PocketHealth’s Counterintuitive Path to Enterprise: Why They Started Local When Everyone Said Go Big

When you’re building a healthcare platform in Canada, conventional wisdom says to target the U.S. market immediately. The market is bigger, the opportunities are larger, and the potential returns are higher. But PocketHealth took a different path.

In a recent episode of Category Visionaries, Co-Founder and CEO Rishi Nayyar revealed why starting local in Toronto, despite having access to the larger U.S. market, became their secret weapon for enterprise success.

“The initial market was Canada,” Rishi explained. “A lot of healthcare is face to face. So we’re going to these different hospitals, these MRI clinics, and trying to convince them to adopt this software for their patients.”

This decision wasn’t about playing it safe – it was about building the right foundation. “Starting locally in the Toronto area was really important for us to get that early feedback, early revenue, and be able to get to the point where we felt we had a product that was heavily chipped away and refined not by us, but by the market before went to other areas,” Rishi shared.

Their approach challenged three common scaling assumptions:

  1. Bigger Markets Equal Better Outcomes While the U.S. healthcare market dwarfs Canada’s, PocketHealth recognized that market size wasn’t their primary constraint.
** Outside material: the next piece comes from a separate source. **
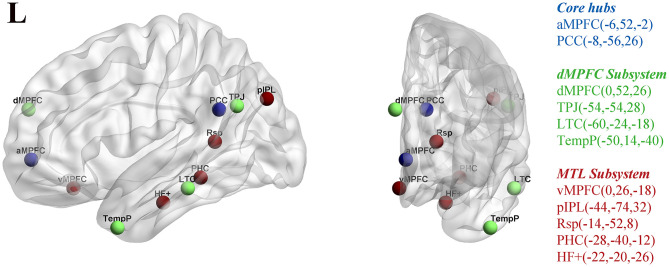
Eleven ROIs utilized in the rs-fMRI analysis for the midline core (blue), dorsal medial prefrontal cortex (dMPFC) subsystem (green), and the medial temporal lobe (MTL) subsystem (red) within DMN. The corresponding MNI coordinates for each ROI are shown on the right side of the picture. The regions were selected from a previous study (24). (ROI, regions of interest; DMN, default-mode network; PCC, posterior cingulate cortex; aMPFC, anterior medial prefrontal cortex; dMPFC, dorsal medial prefrontal cortex; TPJ, left temporo-parietal junction; LTC, lateral temporal cortex; TempP, temporal pole; MTL, medial temporal lobe; vMPFC, ventral medial prefrontal cortex; pIPL, posterior inferior parietal lobule; Rsp, retrosplenial cortex; PHC, parahippocampal cortex; HF, hippocampal formation).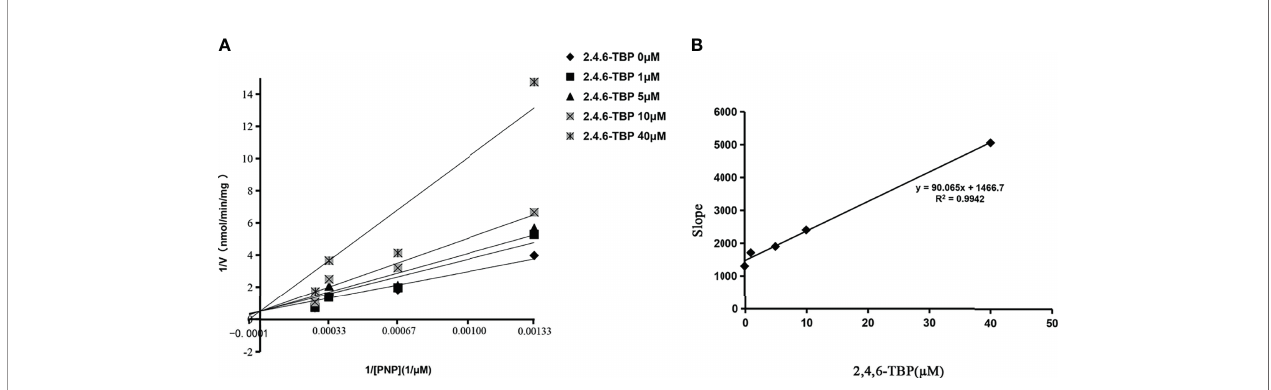
FIGURE 3 | The Lineweaver-Burk plot of 2,4,6-TBP to SULT1A3. In (A) , the horizontal axis represents the value of 1/[PNP]. The vertical axis represents 1/V. V is the velocity of the reaction. K i values were calculated using the slopes of (B) .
As Rishi noted, “The US has tried to solve this problem more than in Canada, but with the same degree of, you know, we could say more times at that same result.”
  2. Patient Needs Vary by Region Contrary to the belief that healthcare needs vary significantly by market, PocketHealth found universal patterns. “Our core customer is a patient, and we find that patients are very similar from one region to another,” Rishi explained. “There’s high anxiety before an exam. They want to know how to prepare. They get an exam, they want to know what the results are.”
  3. Enterprise First is the Only Path Rather than targeting large health systems immediately, they focused on proving their model with smaller clinics. Today, their ideal customers are “academic health systems or more complex medical imaging clinic groups…dealing with complex imaging, complex patient scenarios, and that imaging needs to move around a lot.”

This strategy created three distinct advantages:

First, it allowed them to iterate rapidly with direct user feedback. Being physically close to their early customers meant they could observe and adjust quickly.

Second, it helped them build a robust product before tackling regulatory complexities across different markets. As Rishi noted about the U.S. expansion, “Once we expanded there, growth really took off.”

Third, it gave them time to understand the deeper patterns in healthcare image sharing. This insight proved invaluable as they scaled – “We tapped into a massive wave…this concept that patients want access to their healthcare, they want to know what’s going on, they want control, they want to be empowered.”

The results speak for themselves. PocketHealth now serves over 700 hospitals and imaging centers across North America, with more than a million patients on the platform. Their growth continues to compound, with Rishi sharing that “2023 looks like it’s going to match previous years in terms of our growth rate, which is we’re growing multiples every year.”

For founders building in regulated markets, PocketHealth’s journey offers a powerful lesson: sometimes the fastest path to scale is the one that starts slow. By focusing on deep market understanding over rapid expansion, they built something that could truly scale when the time came.

Their story challenges us to ask: what if the conventional wisdom about scaling is wrong? What if the key to building a category-defining company isn’t about racing to the biggest market, but about taking the time to build something that genuinely works?